The local Board of Health voted this month to ban the sale of e-cigarettes and menthol cigarettes in stores that are open to youths, a move that will effectively pull the products from convenience store shelves.
The regulation comes amid growing concern that e-cigarettes such as Juul, promoted as a way to help adults quit smoking traditional cigarettes, have instead launched an epidemic of teens addicted to inhaling nicotine from the sleek, electronic devices.
Beginning April 1, 2019, sales of menthol and e-cigarettes will be allowed only in tobacco stores open to customers over age 21.
The Centers for Disease Control and Prevention reported last month that more than 3.6 million young people nationwide, including 1 in 5 high school students and 1 in 20 middle school students, use e-cigarettes.
In Somerville, the number of teens who reported using e-cigarettes has also spiked, almost doubling between 2016 and 2018, even as the use of alcohol and traditional cigarettes declined, according to the city’s Youth Risk Behavior Survey.
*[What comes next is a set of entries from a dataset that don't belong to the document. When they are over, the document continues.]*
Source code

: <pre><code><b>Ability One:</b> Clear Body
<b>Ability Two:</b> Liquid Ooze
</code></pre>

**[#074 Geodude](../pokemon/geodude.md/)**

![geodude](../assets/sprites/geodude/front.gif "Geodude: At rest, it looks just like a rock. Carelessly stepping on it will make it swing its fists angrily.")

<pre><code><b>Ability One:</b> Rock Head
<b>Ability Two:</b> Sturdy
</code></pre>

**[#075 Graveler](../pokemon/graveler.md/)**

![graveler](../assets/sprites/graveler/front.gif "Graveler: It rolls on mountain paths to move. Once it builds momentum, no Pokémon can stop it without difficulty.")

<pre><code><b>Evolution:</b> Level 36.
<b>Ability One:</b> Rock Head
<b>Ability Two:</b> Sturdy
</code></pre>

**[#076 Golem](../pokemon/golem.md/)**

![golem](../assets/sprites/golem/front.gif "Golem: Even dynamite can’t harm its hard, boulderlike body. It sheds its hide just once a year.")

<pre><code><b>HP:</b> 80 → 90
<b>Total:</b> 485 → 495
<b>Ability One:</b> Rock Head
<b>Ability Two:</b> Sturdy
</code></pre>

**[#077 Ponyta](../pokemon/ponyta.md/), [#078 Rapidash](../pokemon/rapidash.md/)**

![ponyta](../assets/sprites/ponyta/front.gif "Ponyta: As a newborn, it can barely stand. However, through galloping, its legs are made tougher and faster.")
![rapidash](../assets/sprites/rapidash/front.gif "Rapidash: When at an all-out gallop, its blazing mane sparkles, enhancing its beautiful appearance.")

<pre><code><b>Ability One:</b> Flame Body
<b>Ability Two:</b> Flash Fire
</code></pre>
Although teens often regard e-cigarettes as relatively harmless, the surgeon general has labeled e-cigarette use among youths an “epidemic” and warned that nicotine exposure during adolescence can cause addiction and harm the developing adolescent brain.
“I think what Somerville has done will pave the way for many others to follow,” said Matthew L. Myers, president of the Campaign for Tobacco-Free Kids, who added that San Francisco and Minneapolis are among several other cities that have adopted similar restrictions.
“It is a smart, thoughtful step while allowing adults who already smoke to get access to products.”
Ted Kwong, a Juul spokesman, declined to comment on Somerville’s regulation, but pointed to steps the company has taken to combat youth usage.
He noted that Juul expressed support for the new legal age to purchase tobacco products. And he said Juul last month stopped selling certain flavors — mango, fruit, creme, and cucumber — that critics said appealed to teens.